Source data:
>>

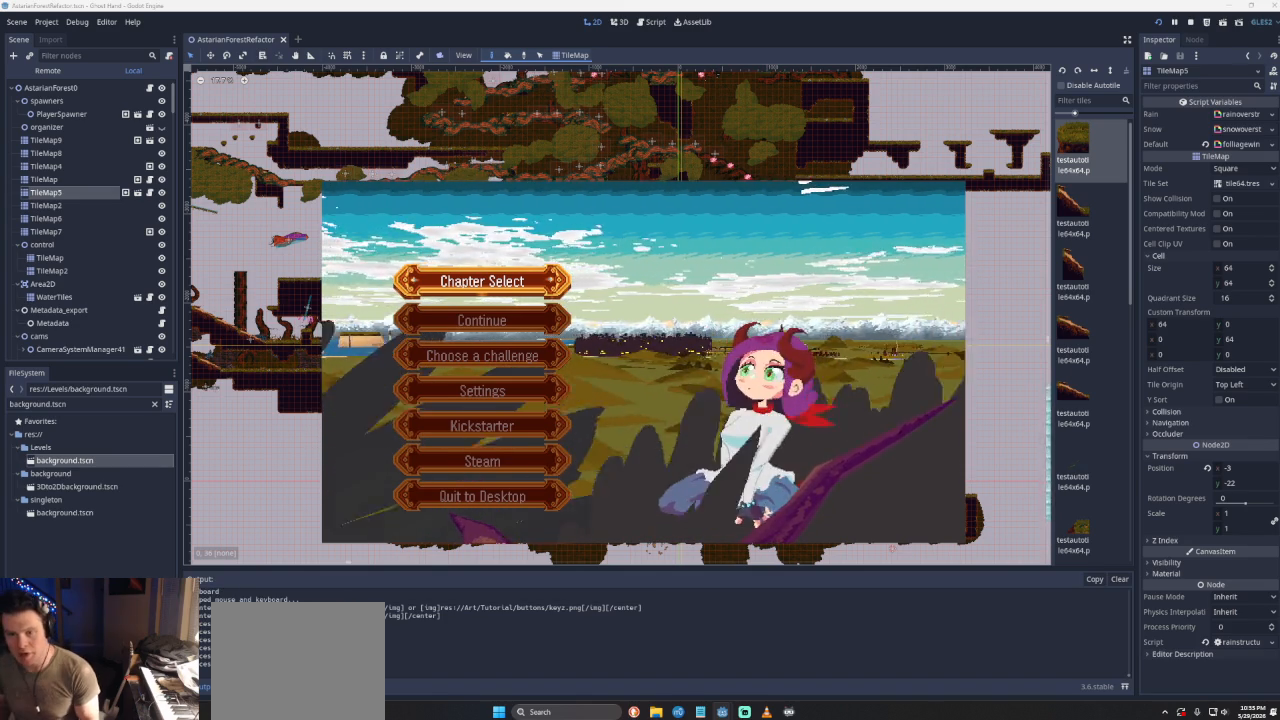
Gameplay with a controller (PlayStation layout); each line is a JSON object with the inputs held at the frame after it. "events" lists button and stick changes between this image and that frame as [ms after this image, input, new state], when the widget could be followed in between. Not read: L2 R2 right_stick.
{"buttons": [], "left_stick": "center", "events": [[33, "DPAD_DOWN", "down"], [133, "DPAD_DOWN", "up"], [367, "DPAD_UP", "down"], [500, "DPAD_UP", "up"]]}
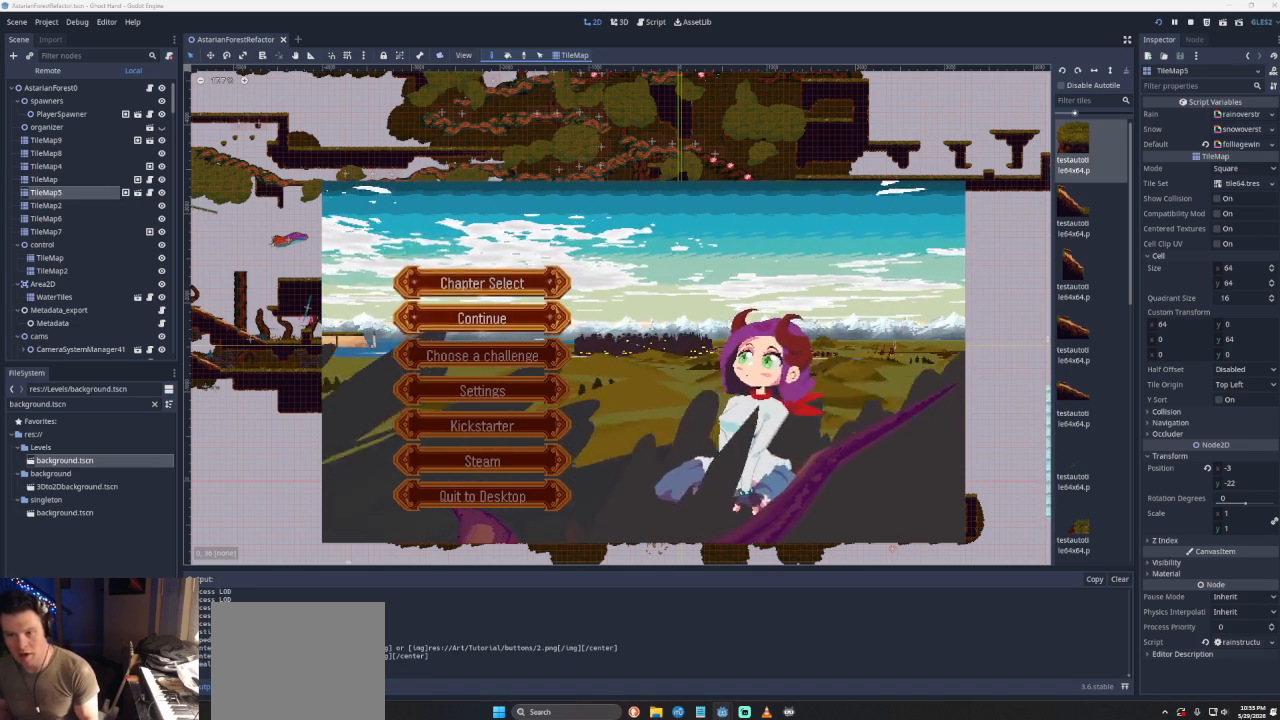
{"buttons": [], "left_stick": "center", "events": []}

<<

Problem requirements: Please set down the whole listing exactly, apart from the pictures.

Answer space:
Gameplay with a controller (PlayStation layout); each line is a JSON object with the inputs held at the frame after it. "events" lists button and stick changes between this image and that frame as [ms after this image, input, new state], when the widget could be followed in between. Not read: L2 R2 right_stick.
{"buttons": [], "left_stick": "center", "events": [[33, "DPAD_DOWN", "down"], [133, "DPAD_DOWN", "up"], [367, "DPAD_UP", "down"], [500, "DPAD_UP", "up"]]}
{"buttons": [], "left_stick": "center", "events": []}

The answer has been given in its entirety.